## Given exercise 1
In the passage on Kant's view of history, what social end does Kant say nature guides free human actions toward?
## Given exercise 2
According to the passage on Kant's view of history, why must the philosopher look for a natural purpose in the course of human actions?
## Given exercise 3
The passage on Kant's view of history calls the whole sum of human actions a web of several things. List every one of them.

## Page extract

Considering that men, taken collectively as a body, do not proceed, like brute animals, under the law of an instinct, nor yet again, like rational cosmopolites, under the law of a preconcerted plan, one might imagine that no systematic history of their actions (such, for instance, as the history of bees or beavers) could be possible. At the sight of the actions of man displayed on the great stage of the world, it is impossible to escape a certain degree of disgust: with all the occasional indications of wisdom scattered here and there, we cannot but perceive the whole sum of these actions to be a web of folly, childish vanity, and often even of the idlest wickedness and spirit of destruction. Hence, at last, one is puzzled to know what judgment to form of our species, so conceited of its high advantages. In such a perplexity there is no resource for the philosopher but this,—that, finding it impossible to presume in the human race any rational purpose of its own, he must endeavour to detect some natural purpose in such a senseless current of human actions; by means of which a history of creatures that pursue no plan of their own may yet admit a systematic form as the history of creatures that are blindly pursuing a plan of nature. [7]

Kant unpacks his thesis noting that while human actions are free, these actions are guided by “nature” to a predetermined social end, the formation of a “universal civil society of all human beings founded on the idea of political justice.” In this line of thinking, Kant, whether consciously or unconsciously, laid the foundation for the kind of Marxist Millennialism that was found so destructive in the 20th Centuries, and which evolved not into a “universal civil society of all human beings founded on the idea of political justice,” but into a kind of intolerable dictatorships that in its current forms look much like Nazism—a union of wealth and government in all-encompassing, dictatorial oligarchy.

Part of a data file:
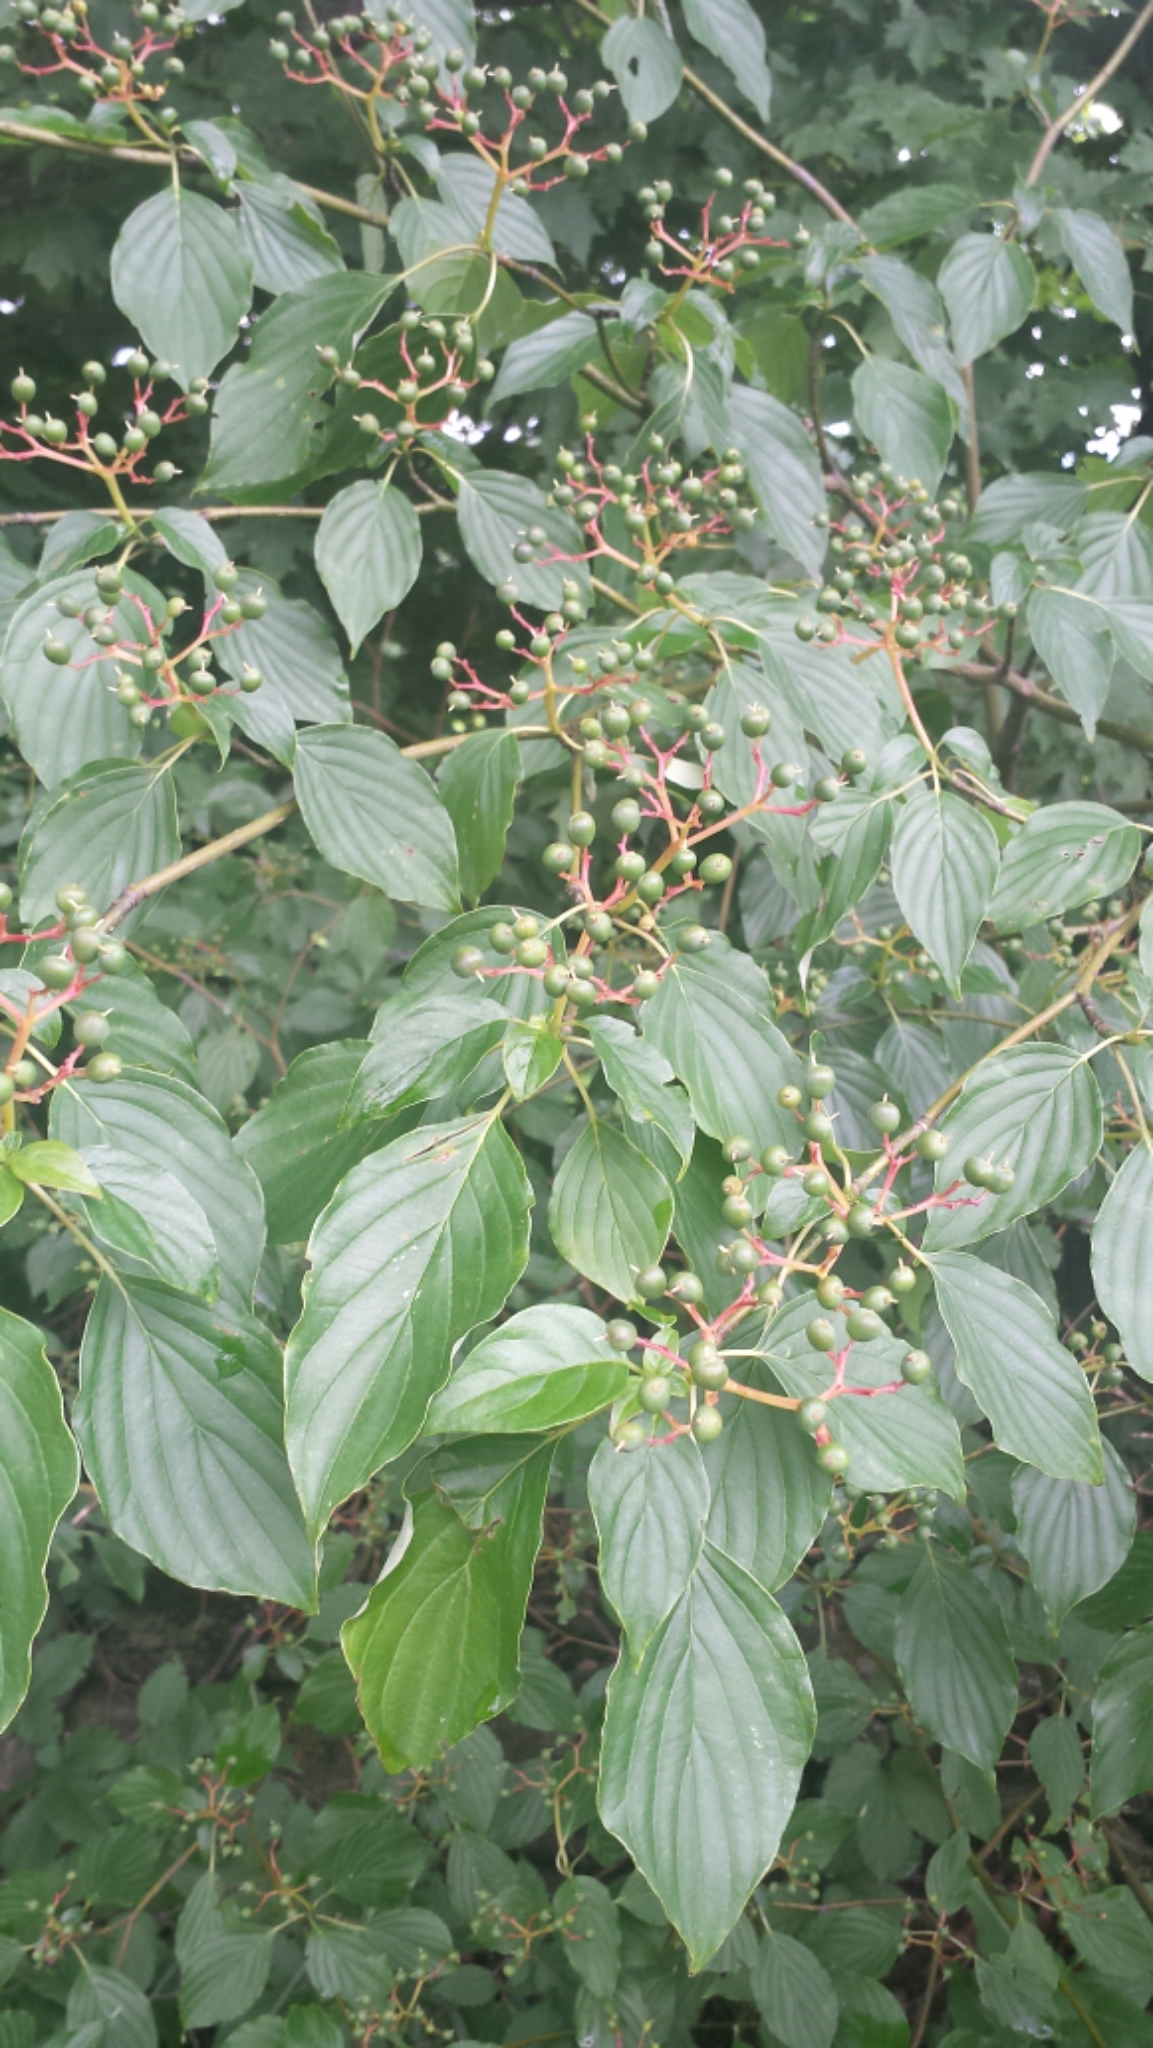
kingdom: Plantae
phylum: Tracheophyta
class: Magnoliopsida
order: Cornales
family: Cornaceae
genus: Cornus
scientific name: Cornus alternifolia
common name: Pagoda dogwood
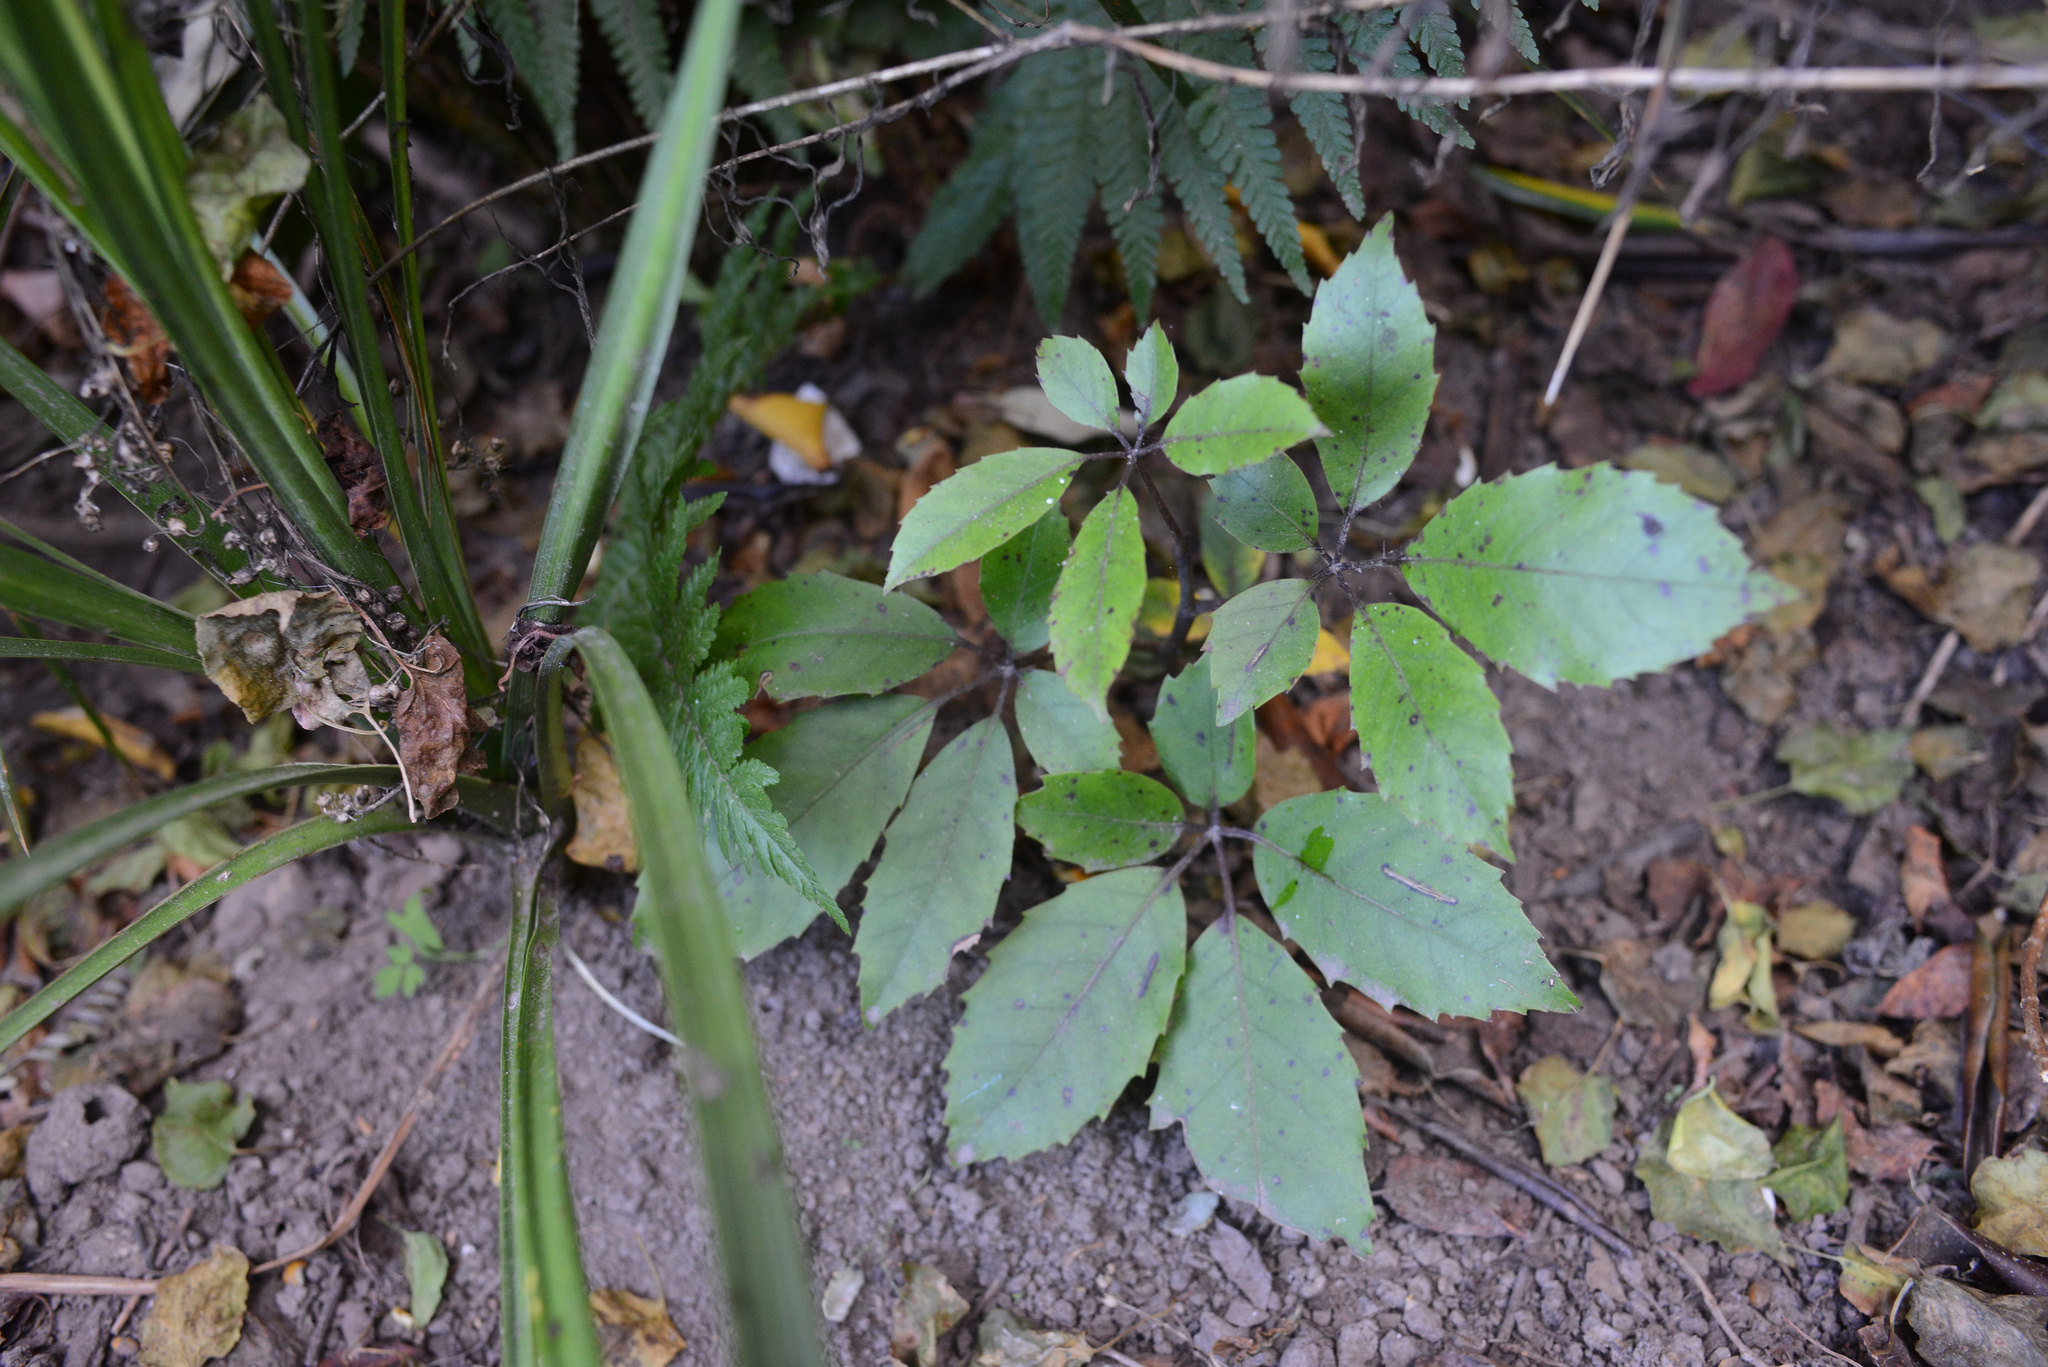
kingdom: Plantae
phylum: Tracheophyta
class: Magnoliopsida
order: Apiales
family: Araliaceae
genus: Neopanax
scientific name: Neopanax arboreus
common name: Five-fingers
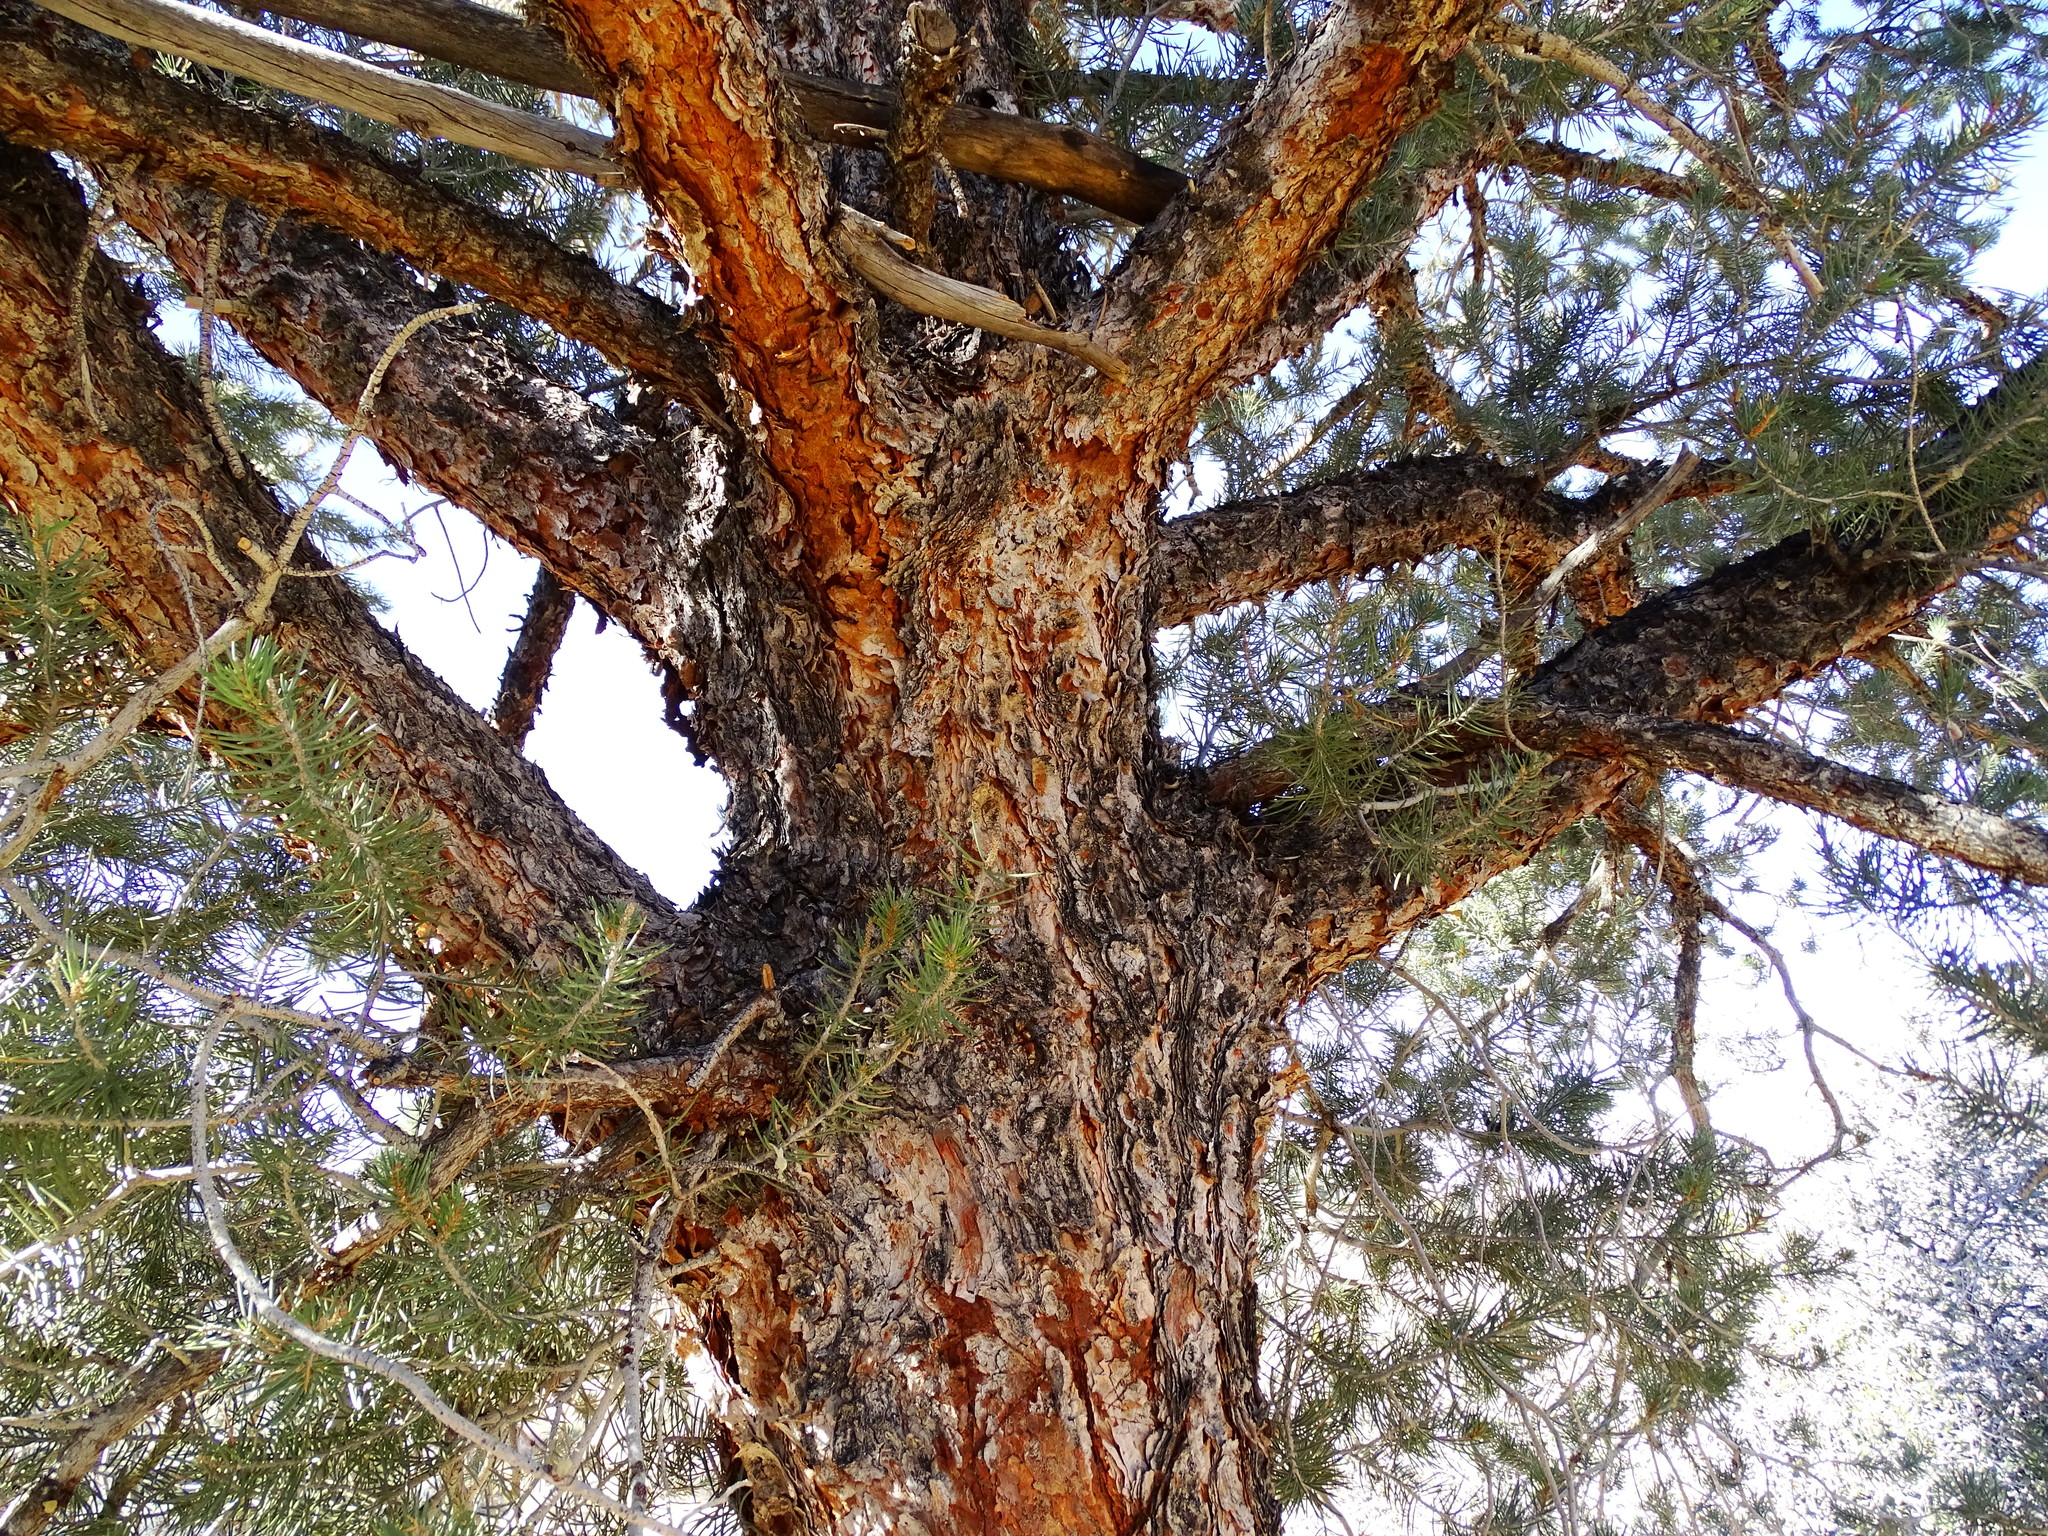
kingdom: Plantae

## Reply 1
The formation of a "universal civil society of all human beings founded on the idea of political justice."

## Reply 2
The philosopher finds it impossible to presume that the human race has any rational purpose of its own. Detecting a purpose of nature allows the history of creatures who pursue no plan of their own to take a systematic form, as the history of creatures blindly pursuing a plan of nature.

## Reply 3
- Folly
- Childish vanity
- The idlest wickedness
- Spirit of destruction